Prompt A:
Output the passage of the patch discussion below, starting at "virtio isn't setting" and ending at "new endpoint anyway.", with its wording unchanged.
Prompt B:
List every navigation label that appears in square brackets at the top of the patch discussion below.
Prompt C:
In the patch discussion below, at what point does virtio set ops->pgsize_bitmap?

Extract provided:
Re: [PATCH v2 1/2] iommu/virtio: Make use of ops->iotlb_sync_map

[Date Prev][Date Next][Thread Prev][Thread Next][Date Index][Thread Index]

 



On 2023-09-25 14:29, Jason Gunthorpe wrote:
On Mon, Sep 25, 2023 at 02:07:50PM +0100, Robin Murphy wrote:
On 2023-09-23 00:33, Jason Gunthorpe wrote:
On Fri, Sep 22, 2023 at 07:07:40PM +0100, Robin Murphy wrote:

virtio isn't setting ops->pgsize_bitmap for the sake of direct mappings
either; it sets it once it's discovered any instance, since apparently it's
assuming that all instances must support identical page sizes, and thus once
it's seen one it can work "normally" per the core code's assumptions. It's
also I think the only driver which has a "finalise" bodge but *can* still
properly support map-before-attach, by virtue of having to replay mappings
to every new endpoint anyway.

Well it can't quite do that since it doesn't know the geometry - it
all is sort of guessing and hoping it doesn't explode on replay. If it
knows the geometry it wouldn't need finalize...

Records provided:
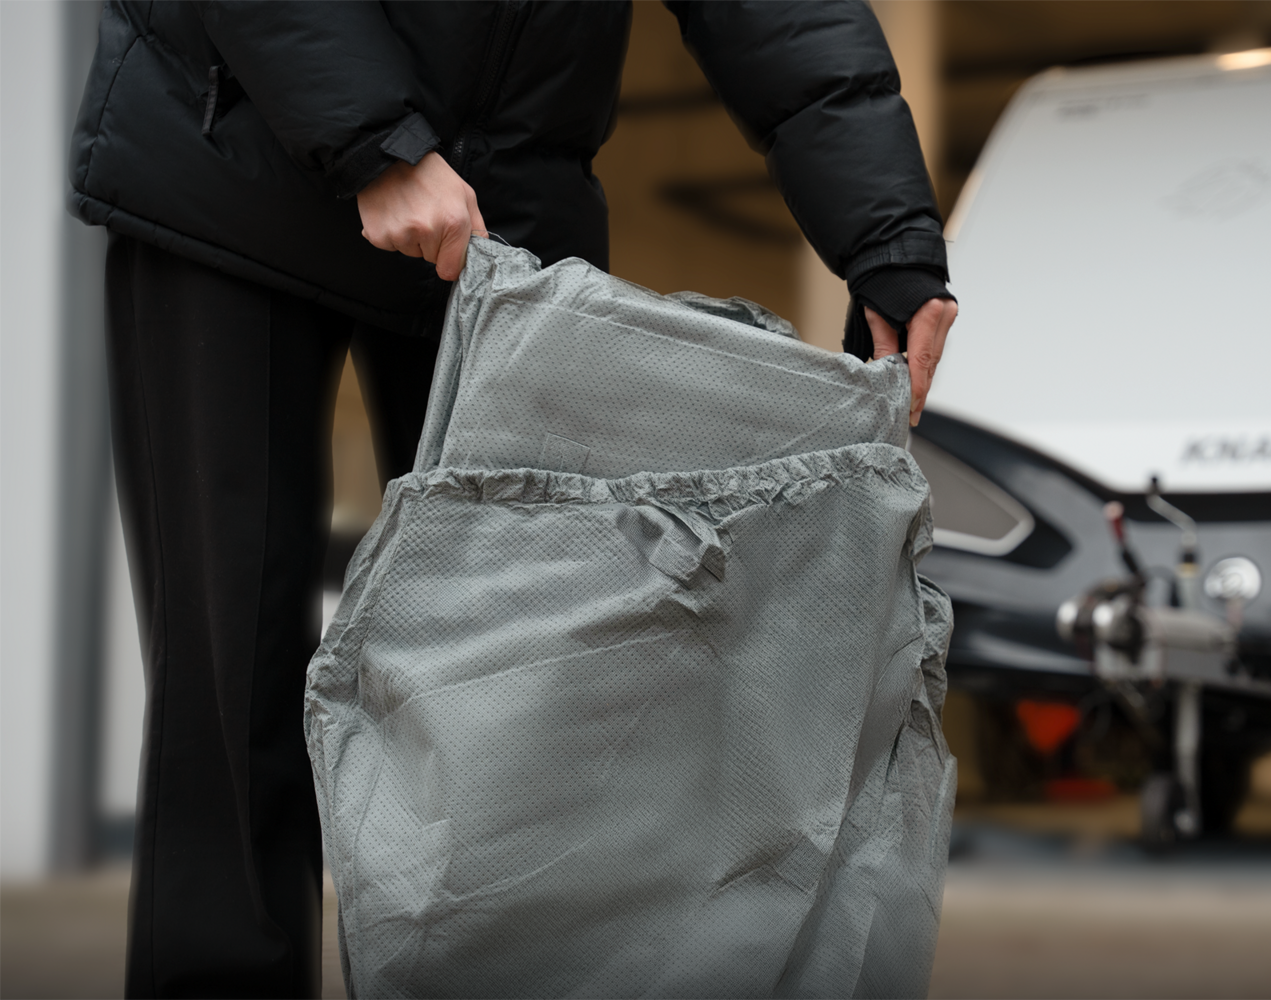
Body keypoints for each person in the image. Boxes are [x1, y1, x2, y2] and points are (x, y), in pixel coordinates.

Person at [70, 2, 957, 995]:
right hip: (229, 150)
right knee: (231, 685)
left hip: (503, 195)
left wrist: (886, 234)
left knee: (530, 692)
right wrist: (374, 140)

Worked solution A:
virtio isn't setting ops->pgsize_bitmap for the sake of direct mappings
either; it sets it once it's discovered any instance, since apparently it's
assuming that all instances must support identical page sizes, and thus once
it's seen one it can work "normally" per the core code's assumptions. It's
also I think the only driver which has a "finalise" bodge but *can* still
properly support map-before-attach, by virtue of having to replay mappings
to every new endpoint anyway.

Worked solution B:
Date Prev
Date Next
Thread Prev
Thread Next
Date Index
Thread Index

Worked solution C:
Once it has discovered any instance.